I first fell in love with Emma-Lee Moss’ music after hearing her track ‘Atoms’ online. The subject of the song is a break up between a girl who is “wrapped up in her books” and her partner. However, despite conventional themes of loss and heartbreak, ‘Atoms’ defies categorisation as a typical love song. By surprising the listener with images of ‘planets’ and ‘ancestors in monkey costumes’, Emmy the Great announces herself as a comical lyricist in addition to her vocal talent. It’s fair to say I was intrigued. Having subsequently listened to her albums First Love (2009) and Virtue (2011), I jumped at the chance to review her performance at Leeds’ Belgrave Music Hall, following the release of her latest album Second Love (2016).

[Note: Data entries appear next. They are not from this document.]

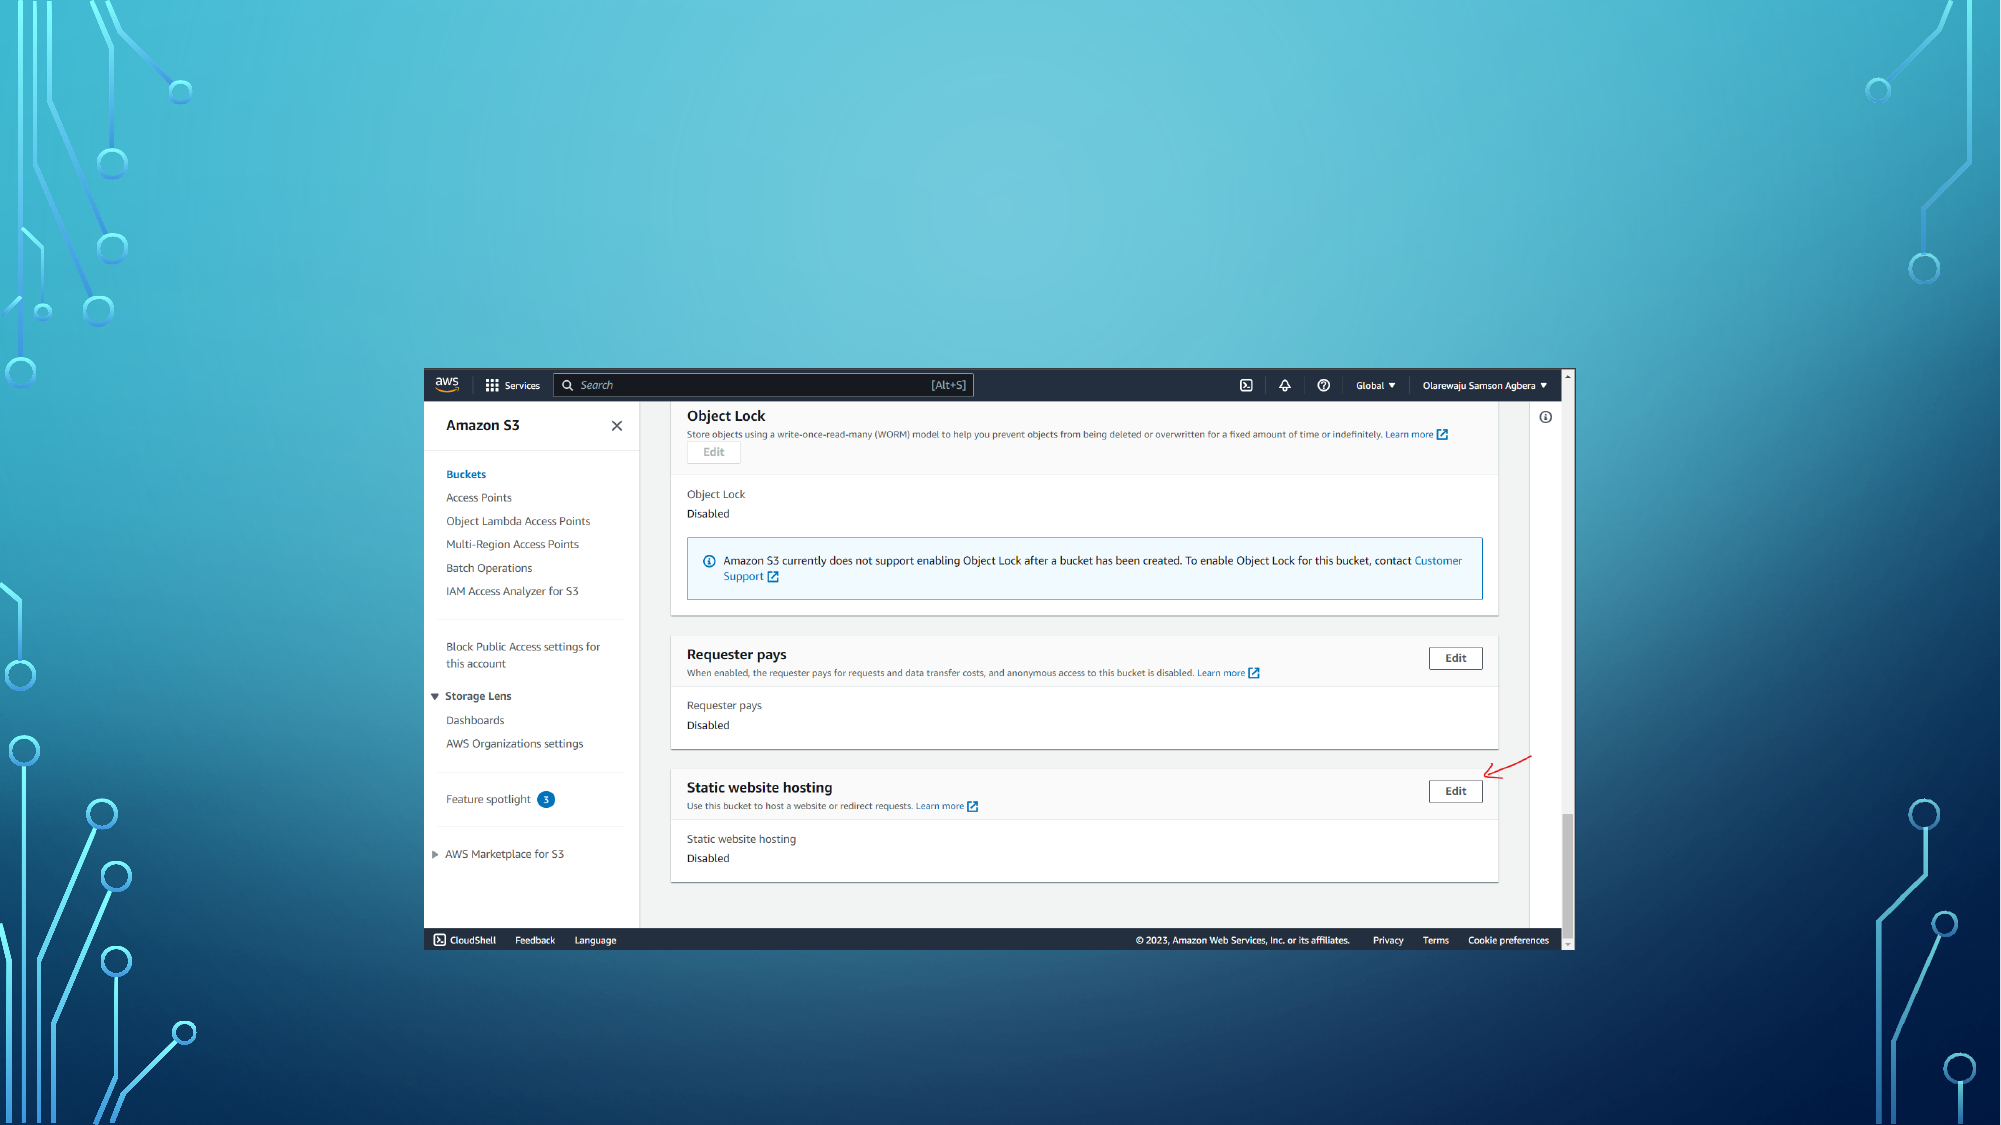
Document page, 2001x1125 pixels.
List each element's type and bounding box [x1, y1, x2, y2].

list [423, 368, 1576, 951]
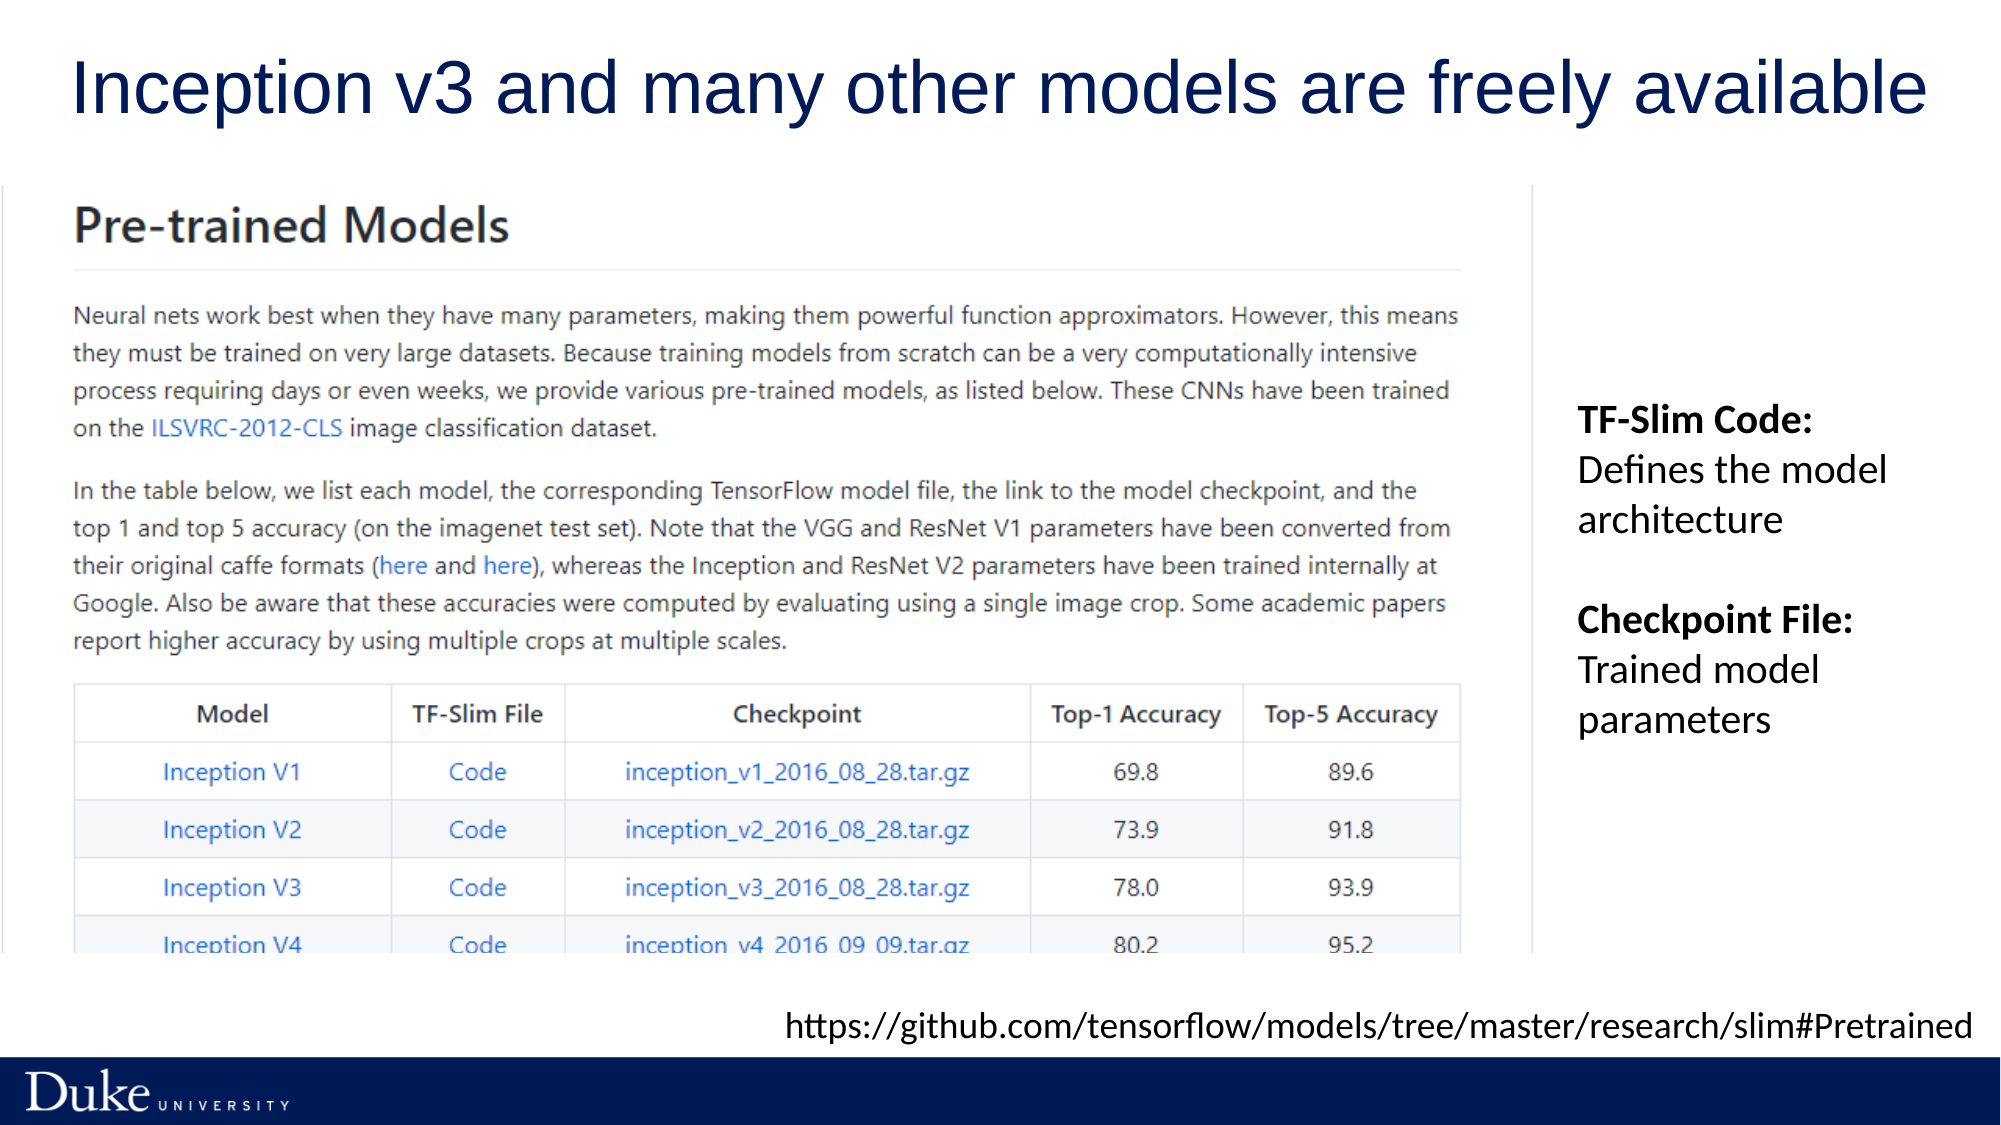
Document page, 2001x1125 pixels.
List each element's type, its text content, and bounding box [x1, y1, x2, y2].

title Inception v3 and many other models are freely available [24, 22, 1977, 144]
text_box https://github.com/tensorflow/models/tree/master/research/slim#Pretrained [769, 993, 2000, 1054]
picture [0, 0, 2001, 1125]
text_box TF-Slim Code: Defines the model architecture Checkpoint File: Trained model parameters [1571, 384, 1923, 750]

Support act O Karmina warmed up the audience with her angelic voice and humility. Despite her great talent, she expressed delight at the chance to perform her tracks in front of a crowd, instead of alone in her bedroom. Singing without the accompaniment of a band, O Karmina allowed her vocal ability to shine. In the closing song of her set, ‘The Hunt’, she layered multiple samples, beginning with a mere beat on the microphone, in order to produce a rich and complex final product.

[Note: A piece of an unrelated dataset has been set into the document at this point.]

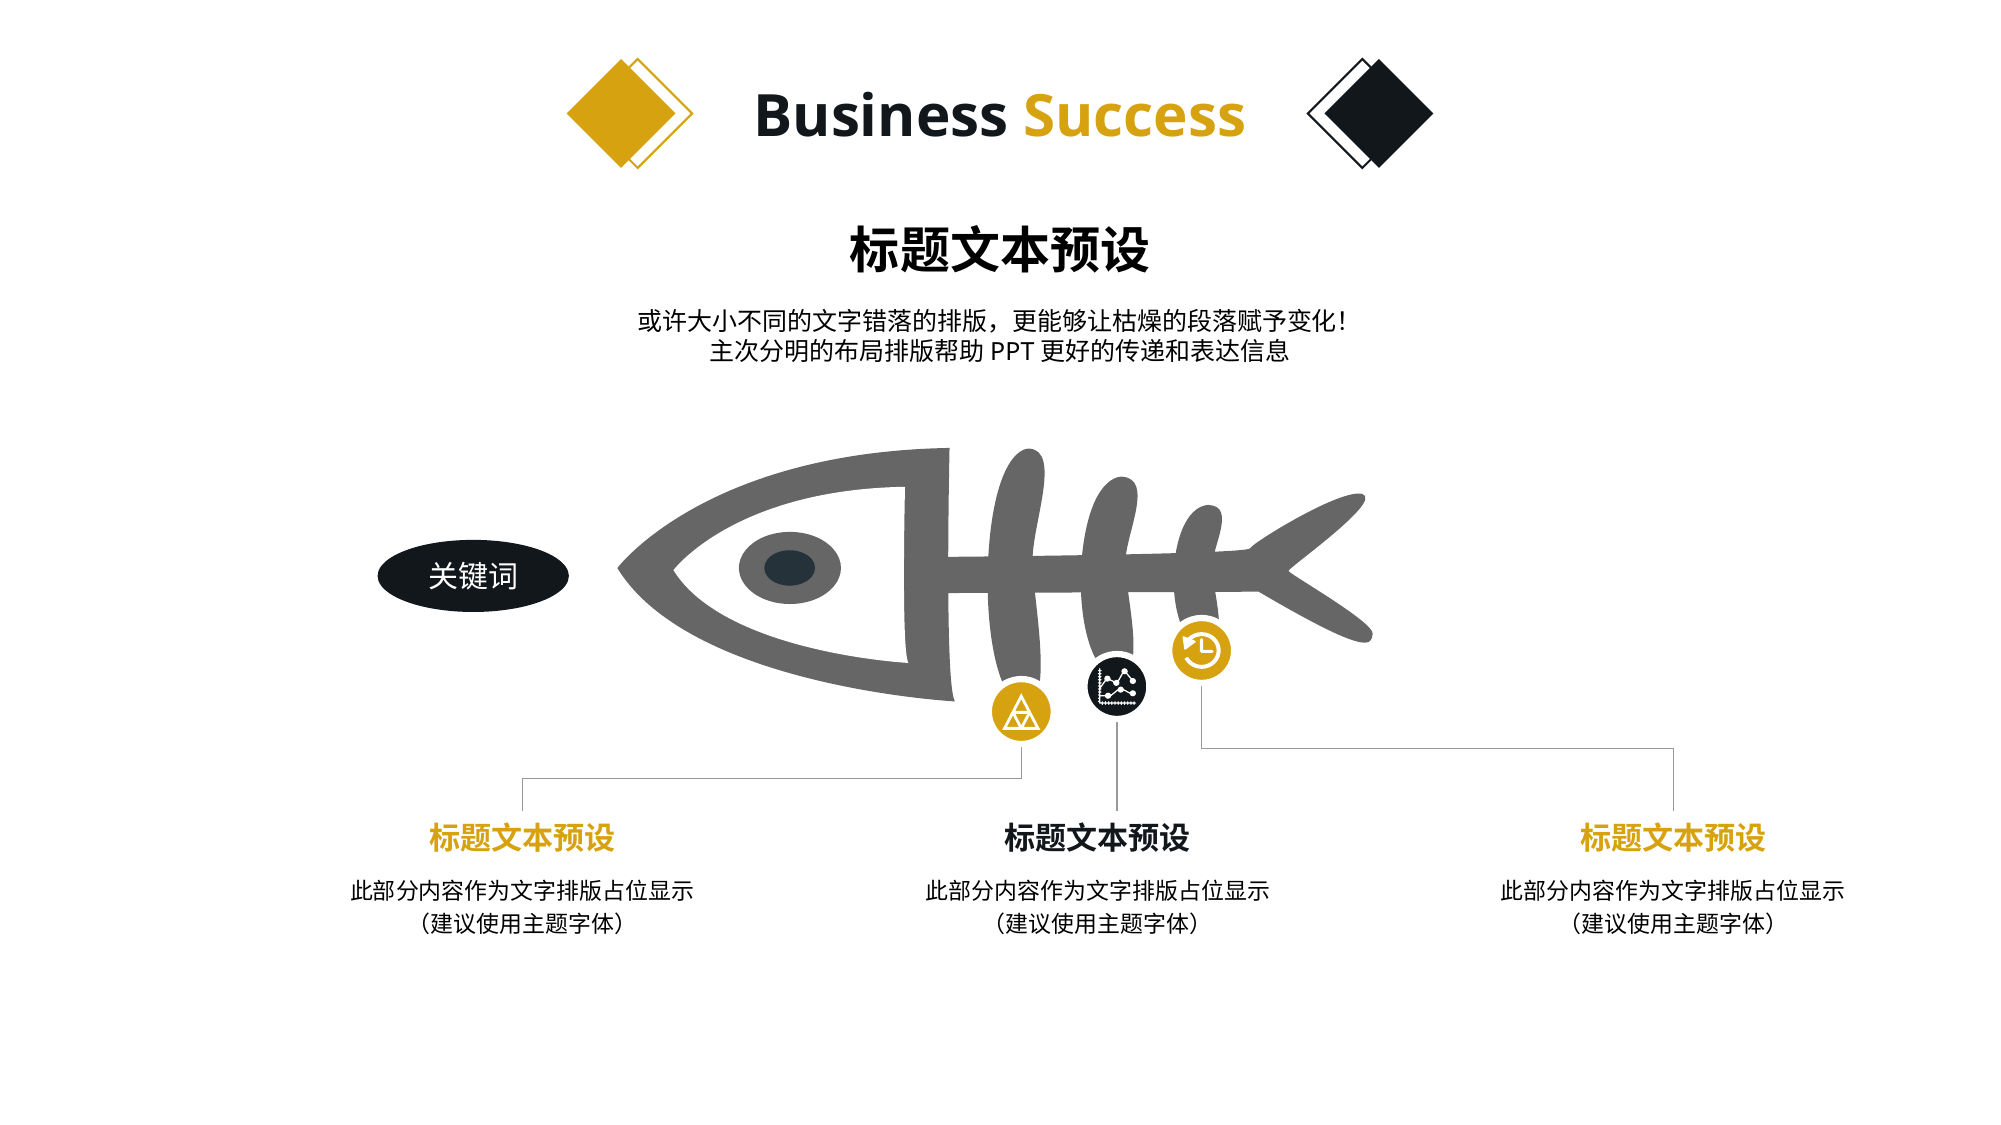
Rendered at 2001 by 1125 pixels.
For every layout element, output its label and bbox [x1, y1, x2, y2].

text_box [566, 58, 1434, 168]
text_box [331, 208, 1865, 983]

Leaving the stage with sustained modesty, despite enthusiastic applause, O Karmina set a high standard for the evening which was undoubtedly maintained. Emmy the Great opened with a song from Virtue, ‘Dinosaur Sex’, before playing some of her new material. With songs from the newly released Second Love, Emma revealed a new cool and highly polished sound. Most notably, the songs ‘Swimming Pool’, ‘Algorithm’ and ‘Phoenixes’ exemplified a shift in style for the artist. Yet, she made sure to play some old favourites, like ‘We Almost Had a Baby’, to which the audience responded well. Emma interspersed her eclectic songs with suitably eclectic anecdotes about Hong Kong, S Club 7, and Joaquin Phoenix, making no effort to disguise her kookiness, and encouraging us to enjoy ourselves, “It’s vodka Wednesday!”

After promising that she would play one more song, Emma soon returned to the stage without her band for an encore. She played several audience requests, alone, with only the accompaniment of her guitar. Personally, I believe that this was the highlight of the night. Without any other distractions, Moss’ talent was undeniable. Although she called on the audience to help her out, warning us that she might have forgotten the songs that were requested, she played and sang beautifully. Her closing song ‘Paper Forest’ was absolutely breath-taking. Having proved that she can do it all, from stripped back acoustics to high production tracks, Emma-Lee Moss has established herself as a worthy front-runner in the music industry and I hope that she gains the recognition she deserves.